Our report on the industry money behind a bill to expand payday lending practices in California generated 40 articles and editorials calling for the legislation to be voted down including Consumed by payday loans: State legislators offer haven for lenders deemed 'predatory.'
We issued early reports showing the money behind the Joint Select Committee on Deficit Reduction, resulting in articles such as Citigroup, Goldman Big 'Super Committee' Donors, and the Stop Online Piracy Act, SOPA supporters are cashing the media's checks, resulting in the INFLUENCE GAME: Online companies win piracy fight. We exposed that the Private Equity Industry Has Given $17M to Lawmakers Since '07 and kept a watchful eye on The Money Behind the Bailout Vote in 2008 when Money and Politics Met on Bailout: 'Yes' Votes Came from Reps who Took More from Wall St.
Last year we launched our Wisconsin website, giving citizens a front row seat to the Wisconsin State Legislature.
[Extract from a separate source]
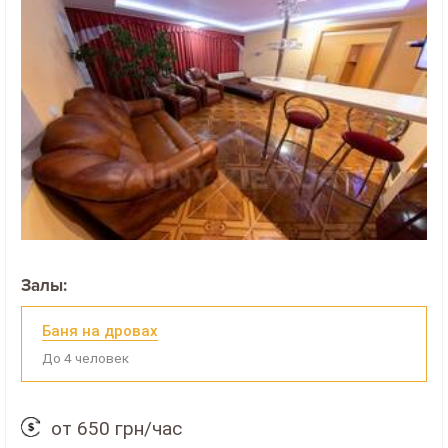
Залы:
Баня на дровах
До 4 человек
от 650 грн/час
Just recently we launched our Company Pages, Shining a MapLight on Corporate Political Influence, prompting Susan Reisinger to write "The non-partisan research group MapLight launched an online project that is sure to catch the eye of many a general counsel." Our Topics pages are set for a public launch next week.
We are encouraged daily as we gain momentum. Our data was cited in 1,500 money in politics news stories last year reaching over 55 million readers and viewers. However, the fight continues and since Money Buys Access In Government, MapLight will be there, continuing to expose The myths and realities of corruption and keeping a watchful eye on the shadowy world of Super PACs and the Flood of Money in U.S. Politics. With money flooding our politics, MapLight's work is more critical and central than ever.
"We have a corrupt system where government is responsive to the donors and not to the citizens.... companies and rich individuals can buy the politicians they want into office." Daniel Newman on Al Jazeera
We need your help, now more than ever to Change the World With a Click of the Mouse by continuing to use MapLight's database to expose the economy of influence in DC, California and Wisconsin, and to hold legislators accountable at every turn when big moneyed interests attempt to Buy Votes and access to our government. It will take all of us, the left, right, and center, to fix our money-dominated system and make our democracy work. We invite you to join us in our fight to put our Representative Government back into the hands of its rightful owners: you, your children, and all the people that make up this great country.
Thank you for everything you've done to help shine a light on money and politics over the last seven years. We know that working together with you, the best is yet to come.